Moscow Trading Floor to Open Soon

The Moscow Stock Exchange, a pet project of populist Moscow Mayor Yury Luzhkov, will start operations in two months in what city officials boast will be a trading floor to match those in other world financial hubs such as Tokyo, New York and London.


Russia already has an efficient share trading mechanism in the electronic Russian Trading System (RTS). But Viktor Sakharov, president of the new exchange, stressed Thursday that his new Moscow exchange will offer benefits of its own.


The MSE will be the first physical trading space for shares in Russia.


"Our founder-shareholders are 176 top brokerages and banks all around Russia," said Sakharov, who was appointed MSE president at a foundation meeting Feb. 20. "We will offer access to all kinds of traders and investors on the model of the New York Stock Exchange."


Founder-shareholders include Moscow Sberbank and Inkombank, as well as top brokerages Troika-Dialog, Renaissance Capital and Creditanstalt Grant.


"Renaissance and Mayor Luzhkov are betting that Moscow will not be peripheral to Europe and the world," said Leonid Rozhetskin, head of investment banking with Renaissance. "The domestic industrial base and domestic savings are sufficient to support a vibrant stock market here."

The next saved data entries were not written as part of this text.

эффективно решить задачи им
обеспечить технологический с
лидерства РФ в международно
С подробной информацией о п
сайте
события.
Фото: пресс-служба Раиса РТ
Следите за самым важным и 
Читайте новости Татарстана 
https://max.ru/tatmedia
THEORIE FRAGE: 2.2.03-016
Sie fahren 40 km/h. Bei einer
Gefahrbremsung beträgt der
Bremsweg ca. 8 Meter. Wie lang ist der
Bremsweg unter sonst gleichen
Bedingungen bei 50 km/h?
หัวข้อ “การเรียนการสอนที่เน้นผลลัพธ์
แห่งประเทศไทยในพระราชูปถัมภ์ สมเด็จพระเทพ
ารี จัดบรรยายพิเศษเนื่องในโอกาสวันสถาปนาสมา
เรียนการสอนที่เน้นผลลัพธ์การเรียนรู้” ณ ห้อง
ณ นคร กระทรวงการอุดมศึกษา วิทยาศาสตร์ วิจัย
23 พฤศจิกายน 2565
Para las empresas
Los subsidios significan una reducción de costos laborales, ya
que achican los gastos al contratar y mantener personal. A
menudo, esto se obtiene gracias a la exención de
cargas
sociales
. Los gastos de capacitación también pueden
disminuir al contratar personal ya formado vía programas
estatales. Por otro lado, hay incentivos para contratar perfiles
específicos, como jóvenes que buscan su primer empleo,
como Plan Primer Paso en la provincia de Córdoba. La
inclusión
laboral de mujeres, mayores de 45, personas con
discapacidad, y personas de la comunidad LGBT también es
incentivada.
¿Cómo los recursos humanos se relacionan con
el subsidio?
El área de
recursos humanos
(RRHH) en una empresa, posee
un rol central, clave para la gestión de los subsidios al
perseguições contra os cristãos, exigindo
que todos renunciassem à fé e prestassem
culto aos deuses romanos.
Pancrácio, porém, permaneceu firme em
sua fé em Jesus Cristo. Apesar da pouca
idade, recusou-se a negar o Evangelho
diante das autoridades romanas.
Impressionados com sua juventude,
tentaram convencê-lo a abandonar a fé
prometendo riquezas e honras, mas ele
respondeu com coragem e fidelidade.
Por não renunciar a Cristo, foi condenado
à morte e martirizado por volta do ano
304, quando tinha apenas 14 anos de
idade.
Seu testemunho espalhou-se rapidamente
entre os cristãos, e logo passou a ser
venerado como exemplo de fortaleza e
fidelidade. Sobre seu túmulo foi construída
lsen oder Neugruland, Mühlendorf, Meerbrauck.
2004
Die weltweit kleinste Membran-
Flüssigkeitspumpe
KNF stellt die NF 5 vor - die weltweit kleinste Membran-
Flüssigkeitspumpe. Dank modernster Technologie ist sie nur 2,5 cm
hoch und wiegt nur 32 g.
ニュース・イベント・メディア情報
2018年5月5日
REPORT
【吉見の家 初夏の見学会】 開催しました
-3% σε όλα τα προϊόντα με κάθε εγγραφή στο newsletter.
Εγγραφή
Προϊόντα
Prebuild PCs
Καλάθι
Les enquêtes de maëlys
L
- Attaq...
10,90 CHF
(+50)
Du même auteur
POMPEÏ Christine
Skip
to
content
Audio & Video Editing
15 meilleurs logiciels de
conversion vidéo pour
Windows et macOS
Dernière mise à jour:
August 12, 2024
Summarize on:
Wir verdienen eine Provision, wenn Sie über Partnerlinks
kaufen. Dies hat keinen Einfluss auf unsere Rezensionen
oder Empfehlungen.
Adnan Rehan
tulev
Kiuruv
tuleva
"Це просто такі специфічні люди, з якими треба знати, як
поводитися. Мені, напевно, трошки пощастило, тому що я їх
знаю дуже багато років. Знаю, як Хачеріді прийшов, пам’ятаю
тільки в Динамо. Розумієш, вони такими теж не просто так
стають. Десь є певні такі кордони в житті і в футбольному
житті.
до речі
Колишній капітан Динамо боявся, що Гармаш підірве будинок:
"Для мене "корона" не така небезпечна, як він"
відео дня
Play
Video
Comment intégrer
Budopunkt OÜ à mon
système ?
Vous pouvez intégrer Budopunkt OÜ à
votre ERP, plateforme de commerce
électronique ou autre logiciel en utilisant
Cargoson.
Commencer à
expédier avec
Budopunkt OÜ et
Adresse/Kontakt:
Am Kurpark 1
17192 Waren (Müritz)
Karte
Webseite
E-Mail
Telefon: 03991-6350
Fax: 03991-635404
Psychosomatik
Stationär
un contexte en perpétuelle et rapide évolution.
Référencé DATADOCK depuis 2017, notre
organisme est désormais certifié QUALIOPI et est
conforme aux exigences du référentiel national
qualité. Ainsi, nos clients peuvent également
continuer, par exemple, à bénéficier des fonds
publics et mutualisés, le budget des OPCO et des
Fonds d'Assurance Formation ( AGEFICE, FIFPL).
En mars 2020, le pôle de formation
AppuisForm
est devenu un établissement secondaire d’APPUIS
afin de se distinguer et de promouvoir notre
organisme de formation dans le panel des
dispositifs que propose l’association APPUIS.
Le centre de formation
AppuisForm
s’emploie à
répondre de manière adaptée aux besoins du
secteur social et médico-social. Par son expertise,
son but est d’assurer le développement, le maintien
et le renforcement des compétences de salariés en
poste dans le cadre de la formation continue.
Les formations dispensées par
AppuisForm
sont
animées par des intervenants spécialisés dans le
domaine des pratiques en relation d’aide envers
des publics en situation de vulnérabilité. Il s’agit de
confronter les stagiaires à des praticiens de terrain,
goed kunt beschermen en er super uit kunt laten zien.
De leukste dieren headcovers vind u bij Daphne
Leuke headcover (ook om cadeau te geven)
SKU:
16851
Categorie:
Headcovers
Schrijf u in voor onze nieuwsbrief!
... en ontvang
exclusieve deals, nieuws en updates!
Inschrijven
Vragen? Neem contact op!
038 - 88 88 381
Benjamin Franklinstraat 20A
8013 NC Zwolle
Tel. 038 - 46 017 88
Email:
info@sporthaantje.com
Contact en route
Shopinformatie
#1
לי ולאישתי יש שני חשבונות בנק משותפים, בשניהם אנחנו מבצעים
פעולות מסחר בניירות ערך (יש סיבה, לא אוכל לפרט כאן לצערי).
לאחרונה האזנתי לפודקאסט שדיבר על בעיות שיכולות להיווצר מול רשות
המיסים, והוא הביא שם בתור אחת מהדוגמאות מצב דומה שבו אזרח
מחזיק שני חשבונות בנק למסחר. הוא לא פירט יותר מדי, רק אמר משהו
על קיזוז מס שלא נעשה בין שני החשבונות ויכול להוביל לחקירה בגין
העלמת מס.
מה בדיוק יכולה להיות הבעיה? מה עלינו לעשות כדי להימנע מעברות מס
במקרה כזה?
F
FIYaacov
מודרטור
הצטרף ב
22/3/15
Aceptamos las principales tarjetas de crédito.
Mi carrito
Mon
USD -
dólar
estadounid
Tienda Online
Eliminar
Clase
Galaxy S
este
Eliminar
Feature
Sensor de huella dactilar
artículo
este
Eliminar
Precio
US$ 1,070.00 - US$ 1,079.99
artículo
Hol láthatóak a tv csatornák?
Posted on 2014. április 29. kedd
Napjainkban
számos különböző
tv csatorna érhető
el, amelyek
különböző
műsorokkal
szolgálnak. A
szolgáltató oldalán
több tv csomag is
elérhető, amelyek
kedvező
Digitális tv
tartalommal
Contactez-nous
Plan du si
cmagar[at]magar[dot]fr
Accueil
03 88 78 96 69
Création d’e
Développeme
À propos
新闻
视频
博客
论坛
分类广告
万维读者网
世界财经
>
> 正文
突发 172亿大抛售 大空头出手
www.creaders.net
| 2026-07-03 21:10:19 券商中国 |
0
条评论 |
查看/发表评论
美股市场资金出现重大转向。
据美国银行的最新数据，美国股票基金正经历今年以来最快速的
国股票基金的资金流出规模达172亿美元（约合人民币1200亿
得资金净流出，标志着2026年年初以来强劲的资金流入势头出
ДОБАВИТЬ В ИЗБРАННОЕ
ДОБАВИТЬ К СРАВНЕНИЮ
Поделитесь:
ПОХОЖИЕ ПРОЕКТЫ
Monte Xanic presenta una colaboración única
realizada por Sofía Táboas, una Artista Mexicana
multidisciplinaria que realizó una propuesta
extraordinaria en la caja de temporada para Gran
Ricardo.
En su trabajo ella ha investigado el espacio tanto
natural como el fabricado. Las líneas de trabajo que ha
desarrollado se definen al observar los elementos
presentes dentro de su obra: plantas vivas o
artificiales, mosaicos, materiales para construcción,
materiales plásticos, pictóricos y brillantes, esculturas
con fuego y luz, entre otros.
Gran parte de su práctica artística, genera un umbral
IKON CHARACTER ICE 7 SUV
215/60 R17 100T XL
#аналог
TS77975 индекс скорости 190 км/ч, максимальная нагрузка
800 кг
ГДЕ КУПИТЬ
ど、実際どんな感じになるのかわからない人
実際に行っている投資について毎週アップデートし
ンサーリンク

Sakharov said that the exchange would run a mixed system, providing participants with both a physical trading floor and its own electronic trading infrastructure to bring in traders from the rest of the country.


Despite the likelihood that MSE's electronic system will provide competition for the RTS, the head of the association which runs RTS said he was unruffled.


"Competition is a good thing, so long as it stays civilized," said Dmitry Ponomaryov, president of the Professional Association of Stock Market Participants, or PAUFOR. "It is a big new stock market project backed by Luzhkov, and I welcome it."


After two years of operation, RTS is well-positioned in the market. A more serious threat, however, may face the Moscow Interbank Currency Exchange (MICEX), which announced plans in January to expand its T-bill trading to include a share trading system based on infrastructure.


As the only T-bill trading floor, MICEX is the exclusive preserve of banks and is closely allied with the Central Bank. The MICEX project is to be set up in conjunction with the Central Bank.


"We are going head with our plan," MICEX spokesman, Vadim Yegorov, said Thursday. "The launching of shares and corporate bonds is our priority this year."


A potential for tension between MICEX and the MSE may lie in a tradition of sparring between the Central Bank and the Federal Commission on the Securities Market for control of the securities market.


The commission, which serves as Russia's securities watchdog, clearly has a hand in the MSE project.


Likewise, Sakharov's claim to fame is a share holding and settlement union for Russian regions.